LAM may be a progressive, cystic lung disease that particularly targets women. Well, this difficult to fight ailment can now be treated, or at the following piece of information suggests so. In a major breakthrough, scientists from the Oregon Health and Science University have now laid hands on a novel drug called sirolimus that prevents rejection in organ transplant patients and helps treat LAM.
The study included 13 institutions throughout the United States, Canada and Japan. A total of 89 women diagnosed with lymphangioleiomyomatosis or LAM, aged 18 or older were evaluated. While some were subjected to sirolimus, others received a placebo. It was observed that sirolimus seemingly stabilized lung function and linked with improvement in measures of functional performance as well as the quality of life.
Just like cancer, LAM too may occur when cells grow out of control. In case of LAM, cells present within the blood vessels and breathing passages of the lung allegedly grow out of control. The newly introduced medication apparently halts this abnormal growth of cells. Alan Barker, M.D., an OHSU expert in rare lung diseases, a principal investigator in the study and colleagues conclude that the study findings can help tackle LAM.
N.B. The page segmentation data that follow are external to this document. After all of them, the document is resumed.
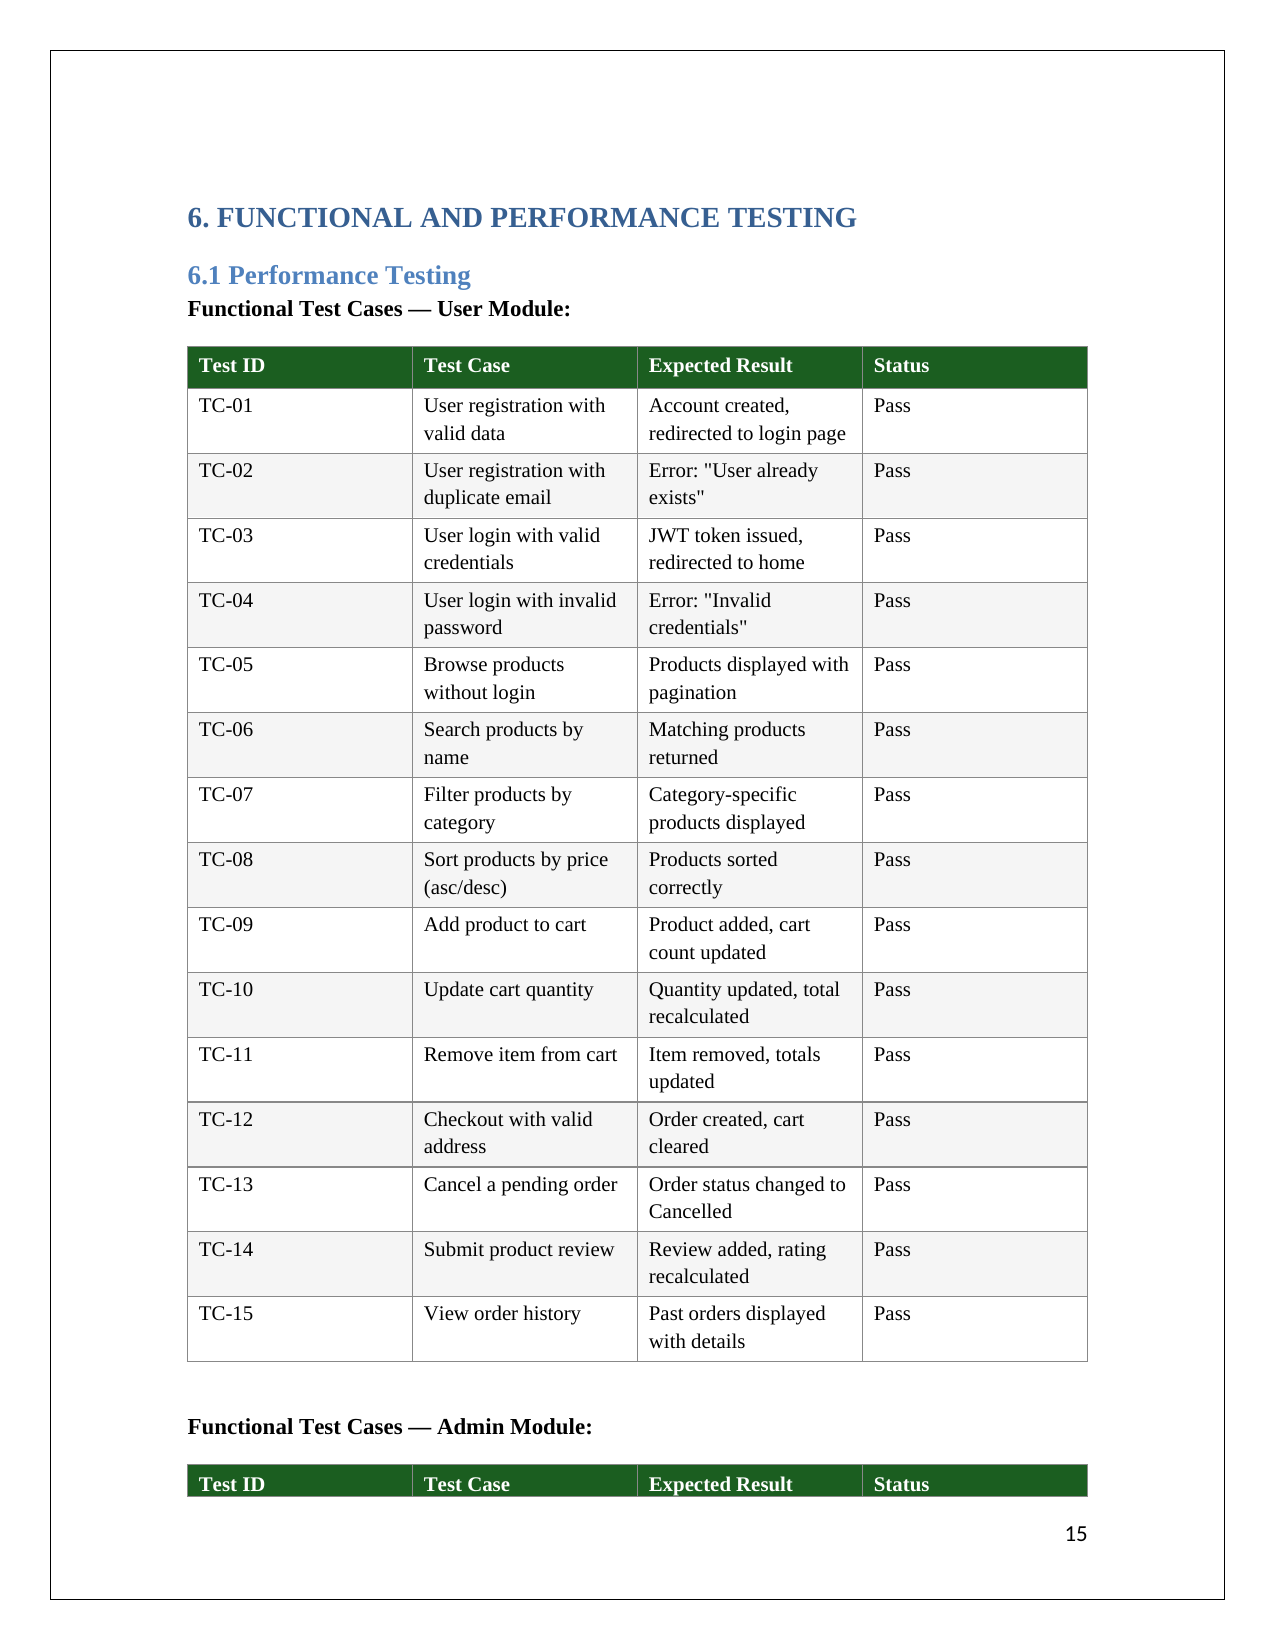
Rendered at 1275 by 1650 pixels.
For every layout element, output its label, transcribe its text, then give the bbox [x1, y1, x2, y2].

table_cell Past orders displayed with details [638, 1297, 862, 1361]
table_header Test ID [188, 1465, 412, 1496]
table_cell Sort products by price (asc/desc) [413, 843, 637, 907]
table_header Expected Result [638, 1465, 862, 1496]
table_cell Pass [863, 908, 1087, 972]
table_cell Item removed, totals updated [638, 1038, 862, 1101]
table_cell JWT token issued, redirected to home [638, 519, 862, 582]
table_cell Pass [863, 648, 1087, 712]
table_cell Pass [863, 519, 1087, 582]
table_cell Error: "User already exists" [638, 454, 862, 517]
table_header Status [863, 347, 1087, 388]
table_cell Category-specific products displayed [638, 778, 862, 842]
table_header Expected Result [638, 347, 862, 388]
table_cell User login with invalid password [413, 583, 637, 647]
table_header Status [863, 1465, 1087, 1496]
table_cell Pass [863, 454, 1087, 517]
table_cell Search products by name [413, 713, 637, 777]
table_cell Pass [863, 1168, 1087, 1231]
text Functional Test Cases — User Module: [187, 295, 1087, 321]
table_cell Add product to cart [413, 908, 637, 972]
table_cell Pass [863, 1038, 1087, 1101]
table_cell Filter products by category [413, 778, 637, 842]
table_cell Quantity updated, total recalculated [638, 973, 862, 1037]
table_cell Review added, rating recalculated [638, 1232, 862, 1296]
table_cell Matching products returned [638, 713, 862, 777]
table_cell TC-03 [188, 519, 412, 582]
table_cell Pass [863, 1103, 1087, 1166]
table_header Test ID [188, 347, 412, 388]
table_cell Order status changed to Cancelled [638, 1168, 862, 1231]
table_cell Update cart quantity [413, 973, 637, 1037]
table_cell Account created, redirected to login page [638, 389, 862, 452]
table_cell Error: "Invalid credentials" [638, 583, 862, 647]
table_cell User registration with valid data [413, 389, 637, 452]
table_cell Checkout with valid address [413, 1103, 637, 1166]
table_cell Pass [863, 583, 1087, 647]
text Functional Test Cases — Admin Module: [187, 1413, 1087, 1439]
table_cell TC-07 [188, 778, 412, 842]
table_cell TC-15 [188, 1297, 412, 1361]
table_cell Products sorted correctly [638, 843, 862, 907]
table_cell Remove item from cart [413, 1038, 637, 1101]
subtitle 6.1 Performance Testing [187, 259, 1087, 291]
table_cell Pass [863, 1232, 1087, 1296]
table_cell Pass [863, 713, 1087, 777]
table_cell TC-05 [188, 648, 412, 712]
table_cell Browse products without login [413, 648, 637, 712]
table_cell Pass [863, 843, 1087, 907]
table_cell TC-08 [188, 843, 412, 907]
table_cell Pass [863, 1297, 1087, 1361]
table_cell Order created, cart cleared [638, 1103, 862, 1166]
table_cell TC-12 [188, 1103, 412, 1166]
table_cell User registration with duplicate email [413, 454, 637, 517]
table_cell TC-06 [188, 713, 412, 777]
table_cell Pass [863, 778, 1087, 842]
table_cell Cancel a pending order [413, 1168, 637, 1231]
table_cell TC-01 [188, 389, 412, 452]
table_cell TC-13 [188, 1168, 412, 1231]
table_cell Submit product review [413, 1232, 637, 1296]
table_cell TC-09 [188, 908, 412, 972]
table_cell TC-14 [188, 1232, 412, 1296]
table_header Test Case [413, 1465, 637, 1496]
table_cell Pass [863, 973, 1087, 1037]
table_cell TC-02 [188, 454, 412, 517]
table_cell View order history [413, 1297, 637, 1361]
table_cell TC-04 [188, 583, 412, 647]
table_cell Product added, cart count updated [638, 908, 862, 972]
subtitle 6. FUNCTIONAL AND PERFORMANCE TESTING [187, 200, 1087, 233]
table_cell TC-11 [188, 1038, 412, 1101]
table_cell TC-10 [188, 973, 412, 1037]
table_header Test Case [413, 347, 637, 388]
table_cell Pass [863, 389, 1087, 452]
table_cell User login with valid credentials [413, 519, 637, 582]
table_cell Products displayed with pagination [638, 648, 862, 712]
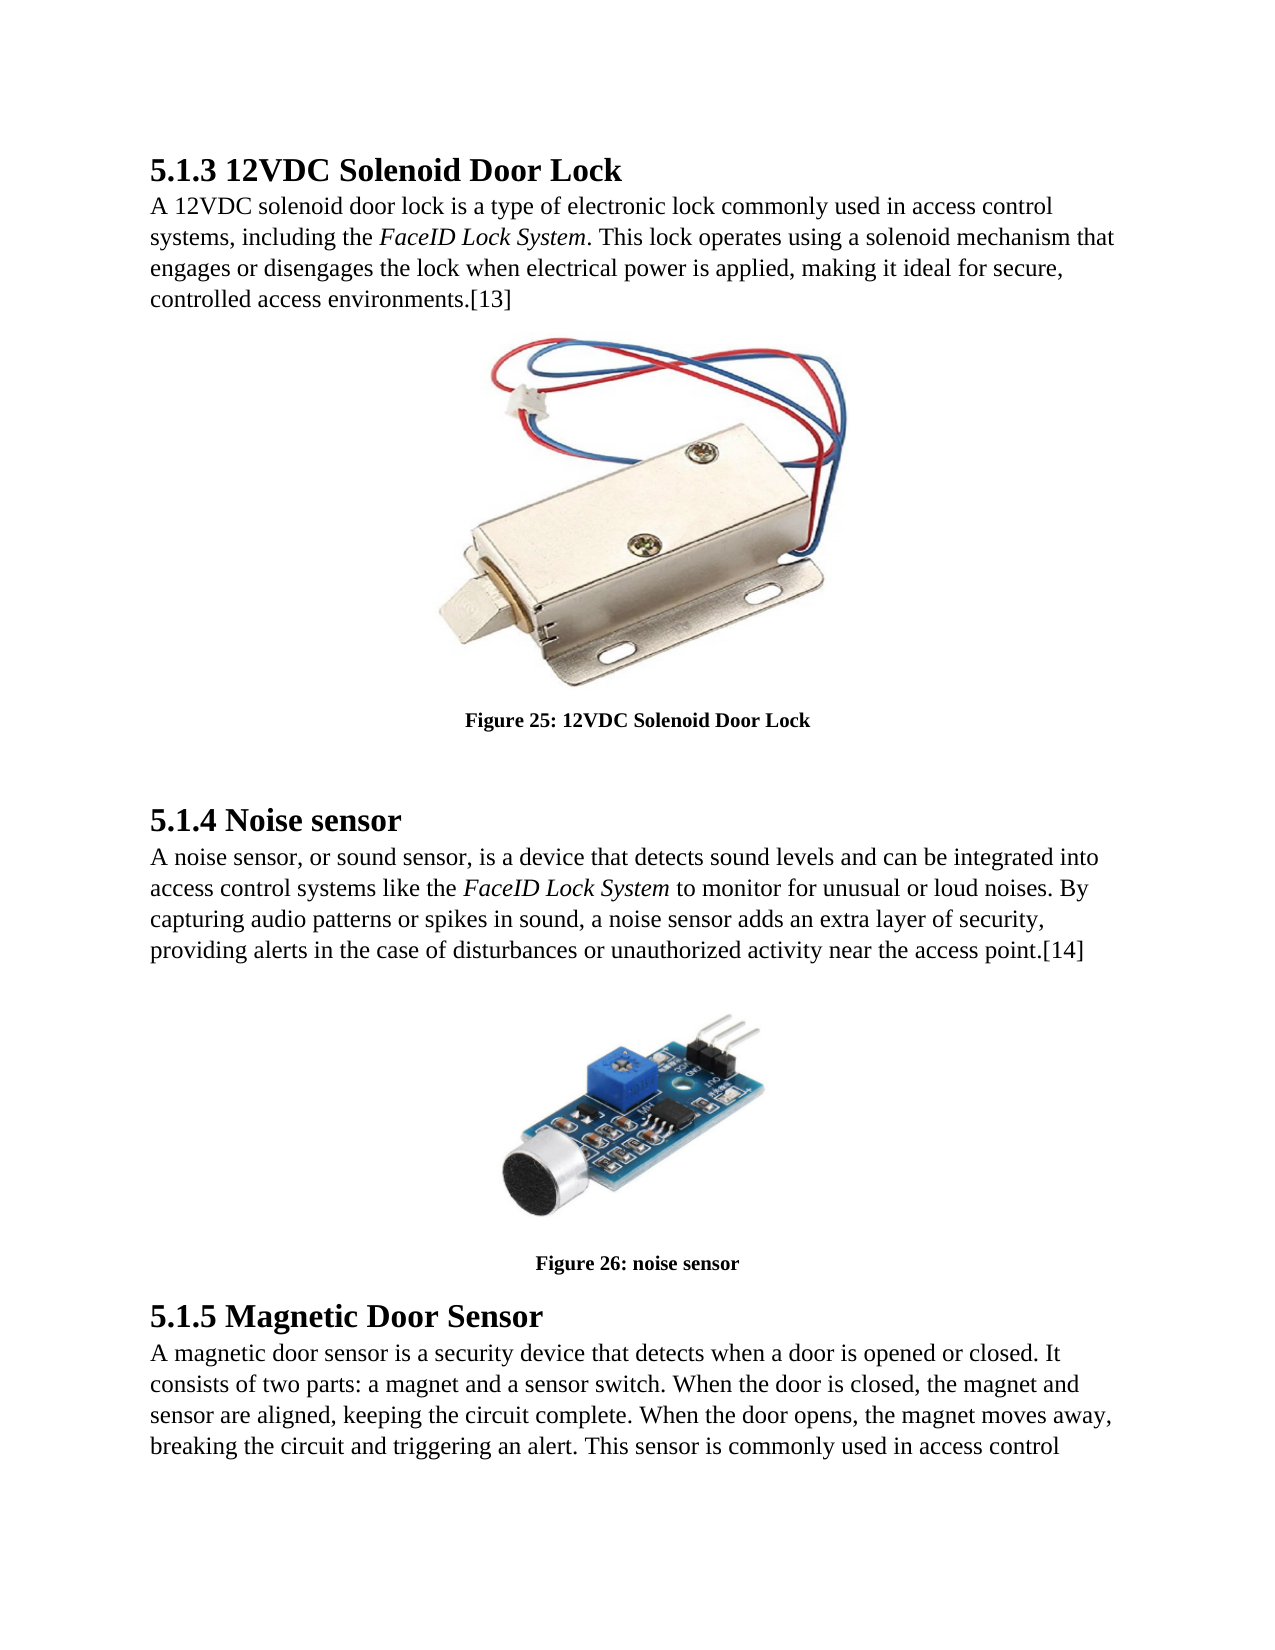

The study was funded by the National Institutes of Health’s Office of Rare Disease Research; the Food and Drug Administration; the LAM Foundation; the Japanese Ministry of Health, Labour and Welfare; the Canadian Institutes of Health Research; Cincinnati Children’s Hospital, the University of Cincinnati; the Tuberous Sclerosis Alliance Rothberg Courage Award; and Vi and John Adler and the Adler Foundation.